= Vidal Medina =

Mexican playwright and theatre director (born 1976)

Vidal Medina (born in 1976) is a Mexican playwright and theatre director.

== Biography ==
Medina was born in 1976 in Reynosa, Tamaulipas. He graduated from the Universidad Autónoma de Nuevo León (UANL) in Administration, and studied in music at the Monterrey School of Music and Dancey. In 1994, he founded the Bocazas Grises literary workshop, and joined a theatrical workshop at the UANL School of Theater of the Faculty of Philosophy and Literature in 1999. In 2006–07, he studied in the Diplomado Nacional de Dramaturgia Conaculta-Inba.

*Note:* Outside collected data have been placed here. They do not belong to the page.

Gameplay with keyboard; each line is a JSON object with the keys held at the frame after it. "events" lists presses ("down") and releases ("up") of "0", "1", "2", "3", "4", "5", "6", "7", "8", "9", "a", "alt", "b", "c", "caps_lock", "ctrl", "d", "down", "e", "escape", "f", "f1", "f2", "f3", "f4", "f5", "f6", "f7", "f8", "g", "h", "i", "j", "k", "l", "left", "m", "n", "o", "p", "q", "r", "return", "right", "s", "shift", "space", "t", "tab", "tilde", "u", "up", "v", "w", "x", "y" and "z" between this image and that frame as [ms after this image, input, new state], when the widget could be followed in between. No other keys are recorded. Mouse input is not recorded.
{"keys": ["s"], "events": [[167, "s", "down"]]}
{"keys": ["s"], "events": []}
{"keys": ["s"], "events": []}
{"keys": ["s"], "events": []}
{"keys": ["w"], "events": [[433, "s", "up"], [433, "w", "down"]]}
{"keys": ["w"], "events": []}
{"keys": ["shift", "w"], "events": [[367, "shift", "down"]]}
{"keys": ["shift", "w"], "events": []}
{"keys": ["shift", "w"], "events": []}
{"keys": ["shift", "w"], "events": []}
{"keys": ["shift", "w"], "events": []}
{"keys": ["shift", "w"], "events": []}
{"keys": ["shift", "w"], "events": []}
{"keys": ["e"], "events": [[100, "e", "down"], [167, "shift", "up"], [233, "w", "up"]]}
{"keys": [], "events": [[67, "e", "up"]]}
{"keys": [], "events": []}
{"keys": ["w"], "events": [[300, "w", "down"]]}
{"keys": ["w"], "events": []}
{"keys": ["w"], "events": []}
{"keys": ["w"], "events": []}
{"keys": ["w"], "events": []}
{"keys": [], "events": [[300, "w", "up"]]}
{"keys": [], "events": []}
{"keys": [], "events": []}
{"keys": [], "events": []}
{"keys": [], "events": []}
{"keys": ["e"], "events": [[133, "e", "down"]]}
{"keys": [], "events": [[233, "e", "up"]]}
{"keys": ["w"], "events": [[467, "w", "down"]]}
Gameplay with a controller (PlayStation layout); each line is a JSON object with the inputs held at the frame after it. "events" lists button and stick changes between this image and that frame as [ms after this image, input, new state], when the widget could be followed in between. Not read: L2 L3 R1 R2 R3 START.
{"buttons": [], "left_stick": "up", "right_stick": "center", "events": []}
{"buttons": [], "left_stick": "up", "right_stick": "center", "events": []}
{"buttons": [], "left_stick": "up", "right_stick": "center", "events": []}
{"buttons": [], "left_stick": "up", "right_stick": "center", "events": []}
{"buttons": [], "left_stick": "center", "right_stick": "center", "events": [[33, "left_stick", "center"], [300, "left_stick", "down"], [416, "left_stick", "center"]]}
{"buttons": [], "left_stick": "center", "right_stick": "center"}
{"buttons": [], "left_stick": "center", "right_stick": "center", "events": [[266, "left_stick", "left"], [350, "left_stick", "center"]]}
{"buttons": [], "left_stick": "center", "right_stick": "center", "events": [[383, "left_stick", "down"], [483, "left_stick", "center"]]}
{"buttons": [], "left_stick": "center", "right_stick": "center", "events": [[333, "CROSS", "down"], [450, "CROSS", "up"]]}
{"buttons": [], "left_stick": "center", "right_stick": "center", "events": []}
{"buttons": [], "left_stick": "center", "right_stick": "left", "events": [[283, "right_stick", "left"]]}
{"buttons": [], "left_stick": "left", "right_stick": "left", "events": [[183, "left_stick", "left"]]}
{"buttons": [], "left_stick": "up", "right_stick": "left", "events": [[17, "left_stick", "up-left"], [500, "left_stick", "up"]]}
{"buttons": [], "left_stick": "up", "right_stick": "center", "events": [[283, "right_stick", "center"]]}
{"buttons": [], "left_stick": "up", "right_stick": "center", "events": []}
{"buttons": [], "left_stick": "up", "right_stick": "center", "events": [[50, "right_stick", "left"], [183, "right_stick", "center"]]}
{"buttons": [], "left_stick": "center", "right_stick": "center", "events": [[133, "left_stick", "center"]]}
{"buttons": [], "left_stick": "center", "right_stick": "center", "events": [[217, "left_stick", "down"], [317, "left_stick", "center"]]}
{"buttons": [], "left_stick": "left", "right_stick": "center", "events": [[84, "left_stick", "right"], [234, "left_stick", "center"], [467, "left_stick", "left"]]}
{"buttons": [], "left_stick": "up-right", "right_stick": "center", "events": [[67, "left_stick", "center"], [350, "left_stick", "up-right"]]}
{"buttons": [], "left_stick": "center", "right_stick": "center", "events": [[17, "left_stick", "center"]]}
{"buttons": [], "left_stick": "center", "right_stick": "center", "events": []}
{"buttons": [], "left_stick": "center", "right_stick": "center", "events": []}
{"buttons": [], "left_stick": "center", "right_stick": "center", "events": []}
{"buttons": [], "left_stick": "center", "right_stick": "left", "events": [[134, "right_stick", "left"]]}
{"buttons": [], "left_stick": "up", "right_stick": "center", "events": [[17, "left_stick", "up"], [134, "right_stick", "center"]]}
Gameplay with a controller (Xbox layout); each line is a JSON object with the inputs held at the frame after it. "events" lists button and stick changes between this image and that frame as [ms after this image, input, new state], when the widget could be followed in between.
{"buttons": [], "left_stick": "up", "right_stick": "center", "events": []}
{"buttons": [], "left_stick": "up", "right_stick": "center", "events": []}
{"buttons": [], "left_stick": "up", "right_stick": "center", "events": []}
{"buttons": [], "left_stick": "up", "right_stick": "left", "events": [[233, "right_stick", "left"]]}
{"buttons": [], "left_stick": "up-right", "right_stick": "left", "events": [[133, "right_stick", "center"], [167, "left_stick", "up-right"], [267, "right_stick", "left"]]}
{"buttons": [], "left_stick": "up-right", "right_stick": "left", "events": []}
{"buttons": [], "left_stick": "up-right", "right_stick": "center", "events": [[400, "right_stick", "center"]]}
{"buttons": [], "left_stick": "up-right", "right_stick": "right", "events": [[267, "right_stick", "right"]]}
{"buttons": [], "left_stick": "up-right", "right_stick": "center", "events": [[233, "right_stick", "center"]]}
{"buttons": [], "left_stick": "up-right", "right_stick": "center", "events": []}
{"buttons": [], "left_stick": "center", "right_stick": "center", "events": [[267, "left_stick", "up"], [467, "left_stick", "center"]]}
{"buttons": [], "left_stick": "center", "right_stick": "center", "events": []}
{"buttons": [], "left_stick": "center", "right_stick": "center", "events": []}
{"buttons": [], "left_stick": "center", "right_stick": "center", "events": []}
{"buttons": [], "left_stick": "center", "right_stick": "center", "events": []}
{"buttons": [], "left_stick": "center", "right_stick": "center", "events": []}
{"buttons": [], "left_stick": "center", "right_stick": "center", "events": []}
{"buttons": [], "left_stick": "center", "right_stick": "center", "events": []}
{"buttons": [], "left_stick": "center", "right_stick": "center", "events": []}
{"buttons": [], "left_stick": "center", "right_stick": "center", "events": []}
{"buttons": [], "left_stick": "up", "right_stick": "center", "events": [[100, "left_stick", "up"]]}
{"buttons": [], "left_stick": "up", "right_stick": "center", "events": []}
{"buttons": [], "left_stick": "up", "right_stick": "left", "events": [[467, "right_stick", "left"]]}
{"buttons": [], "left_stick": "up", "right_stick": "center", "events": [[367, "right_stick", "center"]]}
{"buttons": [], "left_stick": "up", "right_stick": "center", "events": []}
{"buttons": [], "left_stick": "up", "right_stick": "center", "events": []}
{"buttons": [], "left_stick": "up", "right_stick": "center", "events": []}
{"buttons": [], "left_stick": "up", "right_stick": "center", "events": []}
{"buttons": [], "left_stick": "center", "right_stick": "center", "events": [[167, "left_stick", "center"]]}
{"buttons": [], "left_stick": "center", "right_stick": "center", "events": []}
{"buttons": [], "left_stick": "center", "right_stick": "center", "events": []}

He is currently writing at the International Play Development of the London Royal Court Theater. He is affiliated with the Teatro de los Peripatéticos A.C.

== Published works ==
- Garap, Conarte-Conaculta, ed. 2002. Won the Nuevo León Literature Prize, 2001.
- Sitios concurridos, trazos y la danza del zombie (Antología: Contraseña: Nueva Dramaturgia Regiomontana, Conarte-Conaculta, ed. 2003).
- Vuelve a casa (Return Home) Microdrama. Posdata Magazine Ed. 2005)
- Galimatías (Tramoya Magazine no. 91. Veracruzana University- UANL. Ed. 2007).
- Reseña: Garap, de Vidal Medina, Nuevo León State Fund for Culture and Arts, by Salvador Ramírez. Paso de Gato Año 3 Magazine, no. 16–17. April–June 2004.
- Prácticas Posmodernas en la dramaturgia mexicana de los noventa (Postmodern Practice in 1990s Mexican Drama) (David Olguín, Luis Mario Moncada, Gerardo Mancebo, Vidal Medina) by Elvira Popova. Armas y Letras Magazine (Universidad Autónoma de Nuevo León) No. 56. September 2006.

== Premieres ==
- Sitios concurridos, under the author's direction. Fuenteovejun-teatro bar, October 2003 – May 2004.
- Garap, directed by Coral Aguirre, Teatro del Centro de los Artes (winner of the Puestas en Escena 2004). November 2004 – March 2005.
- Húmedas almohadas, under the author's direction. Outdoor theater of the Esquina Amarilla (Yellow Corner), Sala Experimental, Teatro la Estación, Teatro Calderón. October 2005 – October 2006.
- Galimatías, directed by Mónica Jasso. Sala Experimental. October 2006. (Winner of the Puestas en Escena 2006).

== Dramatic readings ==
- El misterio de Ariadna (Beca del Centro de Escritores de NL. 2003–2004. Leída en la 2ª muestra nacional de la joven dramaturgia en Junio de 2005 en Querétaro).
- Resistencia al cambio (Leído el ciclo de lecturas dramatizadas "Ola Nueva" en Acapulco, Guerrero en junio de 2006).